Po trzech kwartałach 2024 r. grupa miała 46,5 mln zł zysku netto przypisanego akcjonariuszom jednostki dominującej, wyłączając zaś one-offy,1,6 mln zł na minusie. Wyniki za cały rok nie powinny być negatywną niespodzianką?

Wstępne wyniki podamy na początku lutego. Plan na 2025 r. to symboliczna dynamika przychodów, bez „fajerwerków”. Jeśli jednak chodzi o rentowność, chcemy pokazać zupełnie inne oblicze. Mamy czystą kartę: trudne kontrakty przemysłowe, negatywnie wpływające na wyniki w latach 2023–2024, zostały zakończone, a na ich miejsce weszły nowe rentowne kontrakty energetyczne.

O zakreślaniu jakich kierunków rozwoju grupy mowa?

Unibep to budownictwo kubaturowe, przemysłowe, infrastrukturalne i energetyczne. Budownictwo przemysłowe oddzielamy od energetyki i łączymy z kubaturą, tworząc segment budownictwa ogólnego. Jego zadaniem jest intensywna praca nad pozyskiwaniem zleceń jak najlepszych pod względem rentowności. Unibep wyrósł na mieszkaniówce, ale dla umocnienia rentowności musi szukać bardziej zaawansowanych technologicznie i skomplikowanych kontraktów, dających lepszą bazę dla umacniania pozycji i poprawy rentowności. Z mieszkaniówki się nie wycofujemy.

Czytaj więcej

Inwestycje infrastrukturalne zapewnią budownictwu pracę

Widzimy potencjał w inwestycjach wojskowych, w obiektach użyteczności publicznej, w przemyśle. Stawiamy też na większą regionalizację działalności – dobrze, jeśli ten segment penetrowany jest w poszukiwaniu nowych zleceń nie tylko z poziomu centrali, ale też na poziomie lokalnym.

Chcemy kontynuować realizację kontraktów za wschodnią granicą, finansowanych z polskich funduszy publicznych. Kończymy budowę polskiej ambasady w Mińsku, a rozpoczynamy budowanie przejścia w Szeginie, po ukraińskiej stronie granicy. Wszyscy mają na uwadze odbudowę Ukrainy – my jesteśmy realnie do tego przygotowani.

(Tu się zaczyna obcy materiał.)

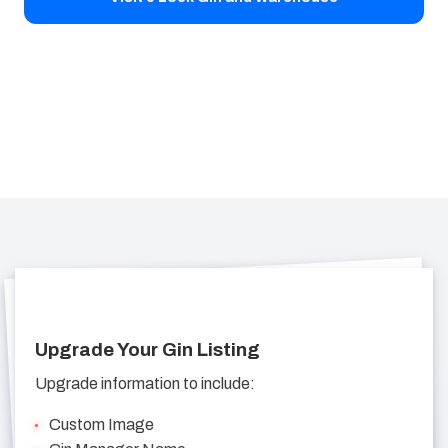
Upgrade Your Gin Listing
Upgrade information to include:
Custom Image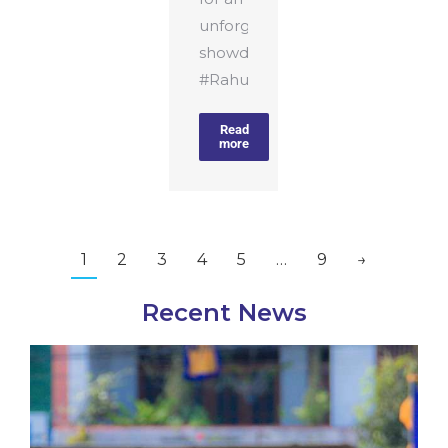
unforgettable
showdown!
#RahulaCollege#RahulaCollege
Read
more
1
2
3
4
5
…
9
→
Recent News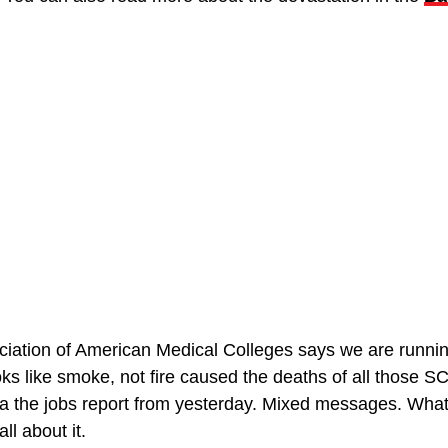
iation of American Medical Colleges says we are running 
s like smoke, not fire caused the deaths of all those SC
 a the jobs report from yesterday. Mixed messages. What’
l about it.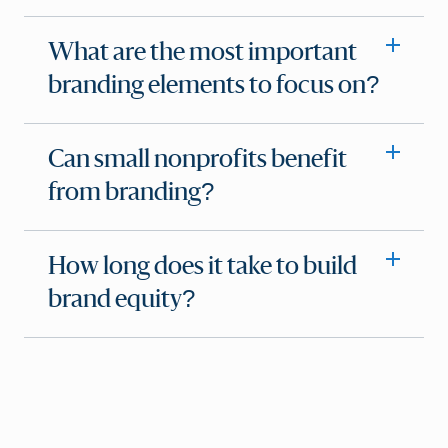
What are the most important
branding elements to focus on?
Can small nonprofits benefit
from branding?
How long does it take to build
brand equity?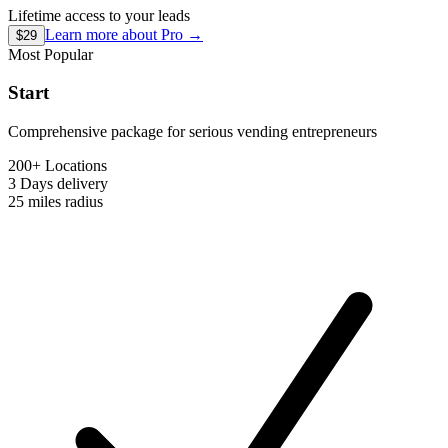
Lifetime access to your leads
Learn more about
Pro
→
$29
Most Popular
Start
Comprehensive package for serious vending entrepreneurs
200+ Locations
3 Days
delivery
25 miles
radius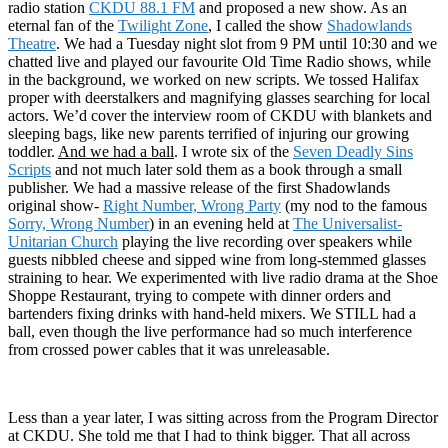
radio station
CKDU 88.1 FM
and proposed a new show. As an
eternal fan of the
Twilight Zone
, I called the show
Shadowlands
Theatre
. We had a Tuesday night slot from 9 PM until 10:30 and we
chatted live and played our favourite Old Time Radio shows, while
in the background, we worked on new scripts. We tossed Halifax
proper with deerstalkers and magnifying glasses searching for local
actors. We’d cover the interview room of CKDU with blankets and
sleeping bags, like new parents terrified of injuring our growing
toddler.
And we had a ball
. I wrote six of the
Seven Deadly Sins
Scripts
and not much later sold them as a book through a small
publisher. We had a massive release of the first Shadowlands
original show-
Right Number, Wrong Party
(my nod to the famous
Sorry, Wrong Number
) in an evening held at
The Universalist-
Unitarian Church
playing the live recording over speakers while
guests nibbled cheese and sipped wine from long-stemmed glasses
straining to hear. We experimented with live radio drama at the Shoe
Shoppe Restaurant, trying to compete with dinner orders and
bartenders fixing drinks with hand-held mixers. We STILL had a
ball, even though the live performance had so much interference
from crossed power cables that it was unreleasable.
Less than a year later, I was sitting across from the Program Director
at CKDU. She told me that I had to think bigger. That all across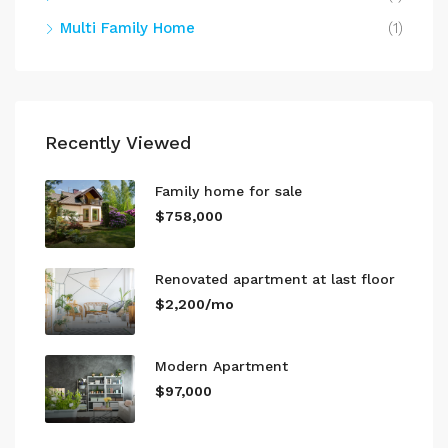
Multi Family Home
(1)
Recently Viewed
Family home for sale
$758,000
Renovated apartment at last floor
$2,200/mo
Modern Apartment
$97,000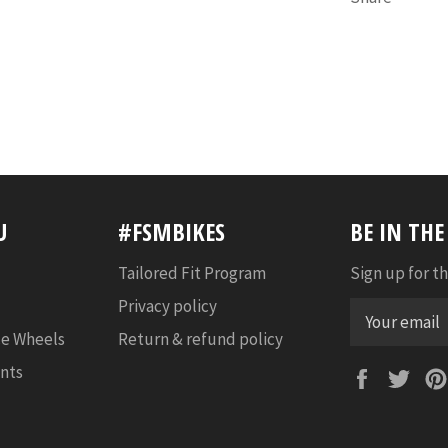
U
#FSMBIKES
BE IN TH
Tailored Fit Program
Sign up for th
Privacy policy
e Wheels
Return & refund policy
nts
Faceboo
Twi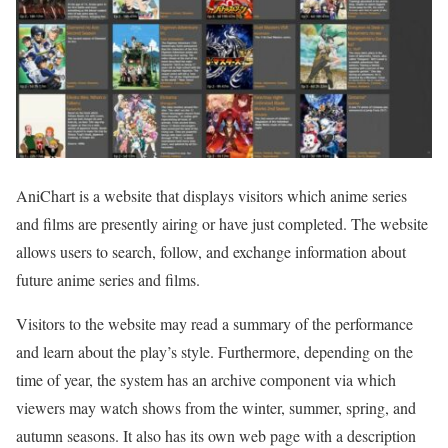
AniChart is a website that displays visitors which anime series
and films are presently airing or have just completed. The website
allows users to search, follow, and exchange information about
future anime series and films.
Visitors to the website may read a summary of the performance
and learn about the play’s style. Furthermore, depending on the
time of year, the system has an archive component via which
viewers may watch shows from the winter, summer, spring, and
autumn seasons. It also has its own web page with a description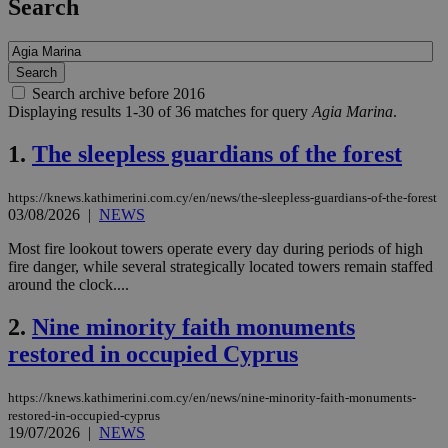
Search
Search archive before 2016
Displaying results 1-30 of 36 matches for query
Agia Marina
.
1.
The sleepless guardians of the forest
https://knews.kathimerini.com.cy/en/news/the-sleepless-guardians-of-the-forest
03/08/2026
|
NEWS
Most fire lookout towers operate every day during periods of high
fire danger, while several strategically located towers remain staffed
around the clock....
2.
Nine minority faith monuments
restored in occupied Cyprus
https://knews.kathimerini.com.cy/en/news/nine-minority-faith-monuments-
restored-in-occupied-cyprus
19/07/2026
|
NEWS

Nie spodziewam się szybkiego zakończenia wojny. Myślę, że będziemy świadkami raczej jakiejś formy jej wygaszenia, co będzie procesem powolnym.

Drugi segment to infrastruktura. Mamy silną pozycję w północno-wschodniej części kraju, ale chcemy wyjść z tej strefy komfortu, otwierając się na inne części kraju. Chociażby w okolicach Poznania czy Wrocławia, gdzie będzie mnóstwo przetargów. GDDKiA ogłosiła wielkie plany w zakresie budowy autostrad, obwodnic, dróg ekspresowych, będziemy więc w nich startować. Jesteśmy też bardzo zainteresowani rynkiem kolejowym jako istotny partner konsorcjalny, który z sukcesem może wykonywać prace ogólnobudowlane w tego typu projektach.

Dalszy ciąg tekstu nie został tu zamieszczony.